You can read more about technology challenges solved by stateful stream processing here.
Real-World Use Cases of Stateful Stream Processing in Rating Systems
- Telecommunications (Ericsson, Vodafone, etc.) - Telecom providers use real-time rating for voice, SMS, and data services. Instead of querying a database for every data usage event, a stateful stream processing system maintains each customer’s balance and deducts usage instantly. This prevents overages and ensures prepaid users are charged correctly without delays.
- Ride-Hailing (Uber, Lyft) - Pricing for rides dynamically adjusts based on demand, distance, and surge pricing models. Stateful stream processing helps track ongoing rides, apply real-time pricing adjustments, and ensure customers and drivers receive immediate cost feedback.

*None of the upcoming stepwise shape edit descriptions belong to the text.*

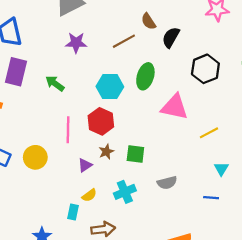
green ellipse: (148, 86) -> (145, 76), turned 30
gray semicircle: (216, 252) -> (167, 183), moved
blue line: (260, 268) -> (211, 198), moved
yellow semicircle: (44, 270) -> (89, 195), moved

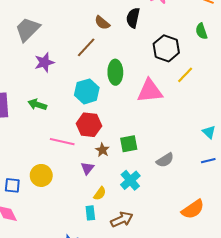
black semicircle: (171, 37) -> (133, 18), moved
pink line: (68, 130) -> (62, 142), turned -60
yellow line: (209, 133) -> (185, 75), moved

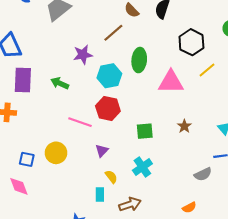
purple star: (44, 62) -> (83, 55), moved
brown star: (102, 150) -> (184, 126), moved
gray semicircle: (165, 160) -> (203, 174), moved
yellow semicircle: (100, 194) -> (111, 177), turned -80
orange semicircle: (193, 209) -> (189, 208), moved, size x0.6

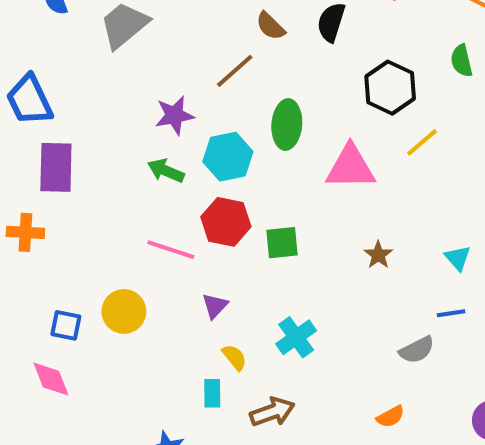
green arrow: (60, 83) -> (166, 171), moved
green square: (145, 131) -> (282, 243), moved

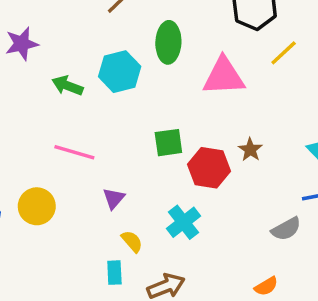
purple star: (175, 115) -> (22, 44), moved
red hexagon: (226, 222) -> (209, 168), moved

- Digital Advertising (Google Ads, Meta Ads) - Real-time bidding (RTB) platforms require instantaneous budget tracking for advertisers. Stateful stream processing ensures that ad spending is updated in real time, preventing overspending and optimizing campaign performance.
- Energy and Utilities (Smart Metering, Dynamic Pricing) - Utility providers dynamically calculate costs based on real-time energy consumption and fluctuating market rates. Stateful processing enables instant price adjustments and alerts customers when they reach predefined usage limits.

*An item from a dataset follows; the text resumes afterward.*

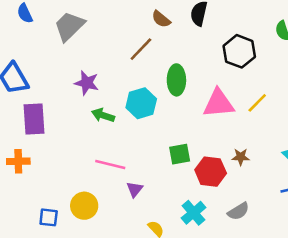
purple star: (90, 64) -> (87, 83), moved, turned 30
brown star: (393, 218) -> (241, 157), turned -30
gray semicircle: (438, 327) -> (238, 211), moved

How Nussknacker Can Help in Real-Time Rating
Implementing a stateful stream processing rating system requires a platform that simplifies the development and operationalisation of real-time data pipelines while ensuring flexibility and scalability. Nussknacker is designed to address these needs by enabling both technical and non-technical users to build and manage stream processing logic efficiently.
With its low-code approach, Nussknacker allows teams to define complex event processing logic visually while still offering the extensibility to integrate custom components where needed. This makes it easier to implement real-time rating rules, handle stateful computations (such as session-based billing or cumulative usage tracking), and react to data streams with minimal latency. Additionally, built-in support for Apache Flink ensures that computations scale effectively, even as data volumes grow.
For organizations transitioning from traditional architectures to stateful stream processing, Nussknacker provides a balance between ease of use and technical depth - allowing rapid prototyping, iterative improvements, and seamless deployment of real-time rating logic without sacrificing control over the underlying data flows.